**TASK OBJECTIVE:**
Only these lines of the data below are wanted: the one with "反之，如果理智型（T）在人格", the one with "现在，让我们在维度键盘上弹奏", and any lines between them, each repeated exactly.

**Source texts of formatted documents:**
----------

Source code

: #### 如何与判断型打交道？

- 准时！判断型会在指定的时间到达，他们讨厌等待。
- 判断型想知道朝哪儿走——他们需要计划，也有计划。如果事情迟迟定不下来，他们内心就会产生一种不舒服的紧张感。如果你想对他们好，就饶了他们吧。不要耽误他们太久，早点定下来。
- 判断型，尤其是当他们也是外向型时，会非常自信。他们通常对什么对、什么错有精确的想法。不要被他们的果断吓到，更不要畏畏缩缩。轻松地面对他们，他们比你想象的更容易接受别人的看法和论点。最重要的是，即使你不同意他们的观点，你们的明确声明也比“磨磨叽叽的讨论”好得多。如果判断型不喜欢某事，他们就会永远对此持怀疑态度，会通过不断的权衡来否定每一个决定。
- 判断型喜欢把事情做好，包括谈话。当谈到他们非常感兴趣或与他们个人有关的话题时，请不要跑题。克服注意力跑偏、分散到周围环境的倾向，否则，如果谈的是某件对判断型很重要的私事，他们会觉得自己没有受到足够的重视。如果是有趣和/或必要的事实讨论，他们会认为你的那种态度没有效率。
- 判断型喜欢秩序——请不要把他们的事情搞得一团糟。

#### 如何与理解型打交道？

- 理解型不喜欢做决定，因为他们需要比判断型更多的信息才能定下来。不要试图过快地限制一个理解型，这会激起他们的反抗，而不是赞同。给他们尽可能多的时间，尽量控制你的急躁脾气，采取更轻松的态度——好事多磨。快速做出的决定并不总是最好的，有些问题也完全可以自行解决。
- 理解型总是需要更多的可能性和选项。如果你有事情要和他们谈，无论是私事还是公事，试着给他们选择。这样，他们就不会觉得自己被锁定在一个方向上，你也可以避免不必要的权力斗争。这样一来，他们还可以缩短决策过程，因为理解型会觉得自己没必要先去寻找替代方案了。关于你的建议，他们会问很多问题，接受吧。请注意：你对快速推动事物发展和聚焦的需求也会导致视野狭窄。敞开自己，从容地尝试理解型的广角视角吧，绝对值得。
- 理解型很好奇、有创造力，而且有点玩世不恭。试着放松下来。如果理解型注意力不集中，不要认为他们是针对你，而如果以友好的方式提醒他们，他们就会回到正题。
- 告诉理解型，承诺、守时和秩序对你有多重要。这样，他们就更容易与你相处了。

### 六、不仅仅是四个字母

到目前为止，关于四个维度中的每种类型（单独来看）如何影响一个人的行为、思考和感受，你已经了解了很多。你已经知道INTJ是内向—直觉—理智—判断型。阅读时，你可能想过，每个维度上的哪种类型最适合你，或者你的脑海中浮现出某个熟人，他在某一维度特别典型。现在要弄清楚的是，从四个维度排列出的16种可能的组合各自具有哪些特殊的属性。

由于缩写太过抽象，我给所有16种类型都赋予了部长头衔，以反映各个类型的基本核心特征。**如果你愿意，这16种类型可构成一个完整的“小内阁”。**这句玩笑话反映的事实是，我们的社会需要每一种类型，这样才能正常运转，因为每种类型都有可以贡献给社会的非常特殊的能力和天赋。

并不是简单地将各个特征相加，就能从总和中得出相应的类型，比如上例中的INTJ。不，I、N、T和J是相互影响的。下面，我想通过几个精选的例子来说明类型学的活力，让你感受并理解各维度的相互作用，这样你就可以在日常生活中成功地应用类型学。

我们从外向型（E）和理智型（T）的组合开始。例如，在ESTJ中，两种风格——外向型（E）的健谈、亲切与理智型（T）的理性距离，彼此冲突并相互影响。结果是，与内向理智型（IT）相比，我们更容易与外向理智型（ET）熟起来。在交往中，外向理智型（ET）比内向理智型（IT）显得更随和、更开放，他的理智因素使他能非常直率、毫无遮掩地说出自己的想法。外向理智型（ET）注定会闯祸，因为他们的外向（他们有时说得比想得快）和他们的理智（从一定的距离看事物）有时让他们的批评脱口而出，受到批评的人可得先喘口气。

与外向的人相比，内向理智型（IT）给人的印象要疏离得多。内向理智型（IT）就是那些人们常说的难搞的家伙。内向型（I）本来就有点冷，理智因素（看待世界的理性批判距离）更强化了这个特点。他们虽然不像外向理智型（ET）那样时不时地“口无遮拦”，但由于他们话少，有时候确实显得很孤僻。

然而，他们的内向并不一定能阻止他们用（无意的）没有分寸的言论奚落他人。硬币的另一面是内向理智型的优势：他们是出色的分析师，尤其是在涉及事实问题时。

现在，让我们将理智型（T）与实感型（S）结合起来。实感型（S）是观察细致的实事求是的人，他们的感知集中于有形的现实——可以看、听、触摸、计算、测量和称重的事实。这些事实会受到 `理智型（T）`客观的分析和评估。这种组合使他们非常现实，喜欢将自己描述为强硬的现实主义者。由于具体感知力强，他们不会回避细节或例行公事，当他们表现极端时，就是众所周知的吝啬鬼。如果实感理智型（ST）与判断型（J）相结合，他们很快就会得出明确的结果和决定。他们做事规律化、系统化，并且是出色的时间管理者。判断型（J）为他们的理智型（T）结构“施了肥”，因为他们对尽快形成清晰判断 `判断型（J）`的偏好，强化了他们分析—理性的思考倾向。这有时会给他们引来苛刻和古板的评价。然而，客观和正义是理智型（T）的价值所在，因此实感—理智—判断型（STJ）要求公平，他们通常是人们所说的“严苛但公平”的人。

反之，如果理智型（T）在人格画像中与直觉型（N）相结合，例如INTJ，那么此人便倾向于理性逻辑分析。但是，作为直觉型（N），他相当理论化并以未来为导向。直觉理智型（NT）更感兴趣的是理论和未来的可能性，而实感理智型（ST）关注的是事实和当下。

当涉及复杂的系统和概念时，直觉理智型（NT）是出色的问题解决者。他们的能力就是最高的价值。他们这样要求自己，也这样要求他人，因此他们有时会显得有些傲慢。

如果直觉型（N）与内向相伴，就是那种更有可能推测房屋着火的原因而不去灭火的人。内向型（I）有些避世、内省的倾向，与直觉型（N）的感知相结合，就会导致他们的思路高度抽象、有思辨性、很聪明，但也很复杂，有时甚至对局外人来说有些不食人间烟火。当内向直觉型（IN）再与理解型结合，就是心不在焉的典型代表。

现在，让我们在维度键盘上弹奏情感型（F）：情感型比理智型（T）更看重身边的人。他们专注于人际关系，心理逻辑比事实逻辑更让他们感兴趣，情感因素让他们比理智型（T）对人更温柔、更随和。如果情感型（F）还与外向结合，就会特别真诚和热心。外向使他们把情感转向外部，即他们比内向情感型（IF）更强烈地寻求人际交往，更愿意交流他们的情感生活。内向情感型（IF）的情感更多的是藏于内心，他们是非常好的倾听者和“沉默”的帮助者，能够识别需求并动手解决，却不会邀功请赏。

----------

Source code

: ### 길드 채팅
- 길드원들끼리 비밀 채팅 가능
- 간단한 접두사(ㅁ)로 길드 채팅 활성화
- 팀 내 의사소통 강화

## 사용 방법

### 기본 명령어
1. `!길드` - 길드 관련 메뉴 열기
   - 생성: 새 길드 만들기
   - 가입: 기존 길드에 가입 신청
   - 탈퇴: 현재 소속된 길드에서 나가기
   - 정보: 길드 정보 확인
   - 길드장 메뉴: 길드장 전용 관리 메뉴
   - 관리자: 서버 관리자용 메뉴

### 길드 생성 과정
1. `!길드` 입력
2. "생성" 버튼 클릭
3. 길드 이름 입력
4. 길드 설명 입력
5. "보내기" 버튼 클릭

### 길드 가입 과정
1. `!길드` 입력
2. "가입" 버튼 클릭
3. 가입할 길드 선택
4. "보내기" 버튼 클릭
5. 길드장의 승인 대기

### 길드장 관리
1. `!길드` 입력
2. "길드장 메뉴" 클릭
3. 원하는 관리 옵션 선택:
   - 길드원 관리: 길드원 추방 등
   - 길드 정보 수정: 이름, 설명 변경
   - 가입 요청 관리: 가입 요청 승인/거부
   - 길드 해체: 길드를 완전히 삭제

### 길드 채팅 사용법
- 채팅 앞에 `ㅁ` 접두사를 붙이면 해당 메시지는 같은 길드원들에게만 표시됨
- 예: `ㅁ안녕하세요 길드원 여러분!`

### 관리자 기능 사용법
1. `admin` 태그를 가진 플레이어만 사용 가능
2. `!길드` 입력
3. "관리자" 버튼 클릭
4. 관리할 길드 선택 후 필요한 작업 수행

----------

**PROBLEM SOLUTION:**
反之，如果理智型（T）在人格画像中与直觉型（N）相结合，例如INTJ，那么此人便倾向于理性逻辑分析。但是，作为直觉型（N），他相当理论化并以未来为导向。直觉理智型（NT）更感兴趣的是理论和未来的可能性，而实感理智型（ST）关注的是事实和当下。

当涉及复杂的系统和概念时，直觉理智型（NT）是出色的问题解决者。他们的能力就是最高的价值。他们这样要求自己，也这样要求他人，因此他们有时会显得有些傲慢。

如果直觉型（N）与内向相伴，就是那种更有可能推测房屋着火的原因而不去灭火的人。内向型（I）有些避世、内省的倾向，与直觉型（N）的感知相结合，就会导致他们的思路高度抽象、有思辨性、很聪明，但也很复杂，有时甚至对局外人来说有些不食人间烟火。当内向直觉型（IN）再与理解型结合，就是心不在焉的典型代表。

现在，让我们在维度键盘上弹奏情感型（F）：情感型比理智型（T）更看重身边的人。他们专注于人际关系，心理逻辑比事实逻辑更让他们感兴趣，情感因素让他们比理智型（T）对人更温柔、更随和。如果情感型（F）还与外向结合，就会特别真诚和热心。外向使他们把情感转向外部，即他们比内向情感型（IF）更强烈地寻求人际交往，更愿意交流他们的情感生活。内向情感型（IF）的情感更多的是藏于内心，他们是非常好的倾听者和“沉默”的帮助者，能够识别需求并动手解决，却不会邀功请赏。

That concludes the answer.